L’auteur montre encore que cet apprentissage vis-à-vis de la prise de risques vient de loin en comparant l’attitude des mères américaines et françaises dans une aire de jeux. Il a remarqué que les premières se conduisent très différemment des secondes. Elles laissent leur enfant avec pour seule recommandation : « Go, have fun ». S’il tombe, elles le réconfortent brièvement et l’encouragent à repartir faire ses expériences. A l’inverse, les Françaises commencent bien souvent par donner toutes sortes de recommandations : « ne t’éloigne pas », « ne parle pas à des étrangers », « reste là, je veux te voir »… Si l’enfant désobéit, tombe et pleure, elles réagissent alors avec des phrases du type : « je te l’avais bien dit », « tu n’écoutes pas », « tu n’en fais qu’à ta tête », « tu ne peux pas faire attention! »… Ainsi, quand une Américaine dit à son enfant « you can do it », elle lui octroie le droit à l’erreur et tout échec devient une opportunité d’expérimenter les limites et d’apprendre à se confronter au danger. « Ce qui inscrit les Américains dans la culture du faire, sinon, il risque d’être considéré comme loser », remarque Pascal Baudry. Tandis que la mère française, de par son attitude plus protectrice vis-à-vis de l’exploration, va engendrer des comportements d’évitement du risque, en présentant la réalité comme « inhospitalière, voire dangereuse ».

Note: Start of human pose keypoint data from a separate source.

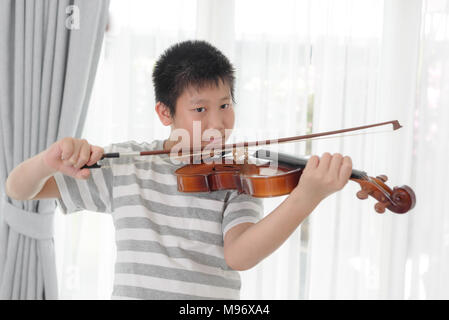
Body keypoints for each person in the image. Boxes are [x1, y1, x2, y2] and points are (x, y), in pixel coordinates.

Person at [5, 40, 352, 299]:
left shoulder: (236, 176)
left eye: (225, 105)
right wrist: (47, 161)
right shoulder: (128, 164)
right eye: (200, 109)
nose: (217, 122)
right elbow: (19, 190)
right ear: (165, 113)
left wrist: (305, 198)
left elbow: (240, 254)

Or, c’est plus que jamais durant les crises qu’il faut savoir oser et faire preuve d’audace. C’est d’ailleurs, dans ces moments-là que se profilent les meilleures opportunités.
Cette crainte vis-à-vis du risque serait en progression chez les jeunes, à en croire une étude[1] qui a permis d’observer chez les écoliers français de 15 ans une absence de prise de risques, observe Claude Sauvageot, chef de la mission aux relations européennes et internationales à la Direction de l’évaluation, de la prospective et de la performance au Ministère de l’Éducation Nationale. « Ils préfèrent ne pas répondre que de donner une réponse fausse. »
On peut comprendre qu’aujourd’hui une majorité de salariés, surtout s’ils ont 50 ans et plus, choisissent de faire le dos rond, en attendant leur retraite pour, enfin, faire ce qui les motive réellement. Actuellement, bouger, évoluer, changer de poste ou d’entreprise n’est pas sans risques ; la mobilité et la flexibilité de l’emploi étant faibles. Pour autant, rester dans une prison dorée, ne pas quitter un poste ou une entreprise où on s’ennuie, parce qu’on croit y être en sécurité et ou parce qu’on est bien payé, n’est pas exempt de danger si la situation se dégradait. Les cadres qui ont préféré l’immobilité peuvent se retrouver dans une situation analogue à ceux contraints de courir un 100 m sans aucun entraînement !
Bien sûr la prise de risque peut être ou non couronnée de succès. Les Chinois l’illustrent dans l’idéogramme qui le représente, celui-ci signifiant à la fois danger et opportunité. Mais si nous voulons innover, donner du piment à notre vie et assurer notre futur et à celui de nos entreprises, prendre des risques est vital.
[1] Étude tirée des observations faites lors des tests Pisa sur les élèves de 15 ans qui montre une absence de prise de risques.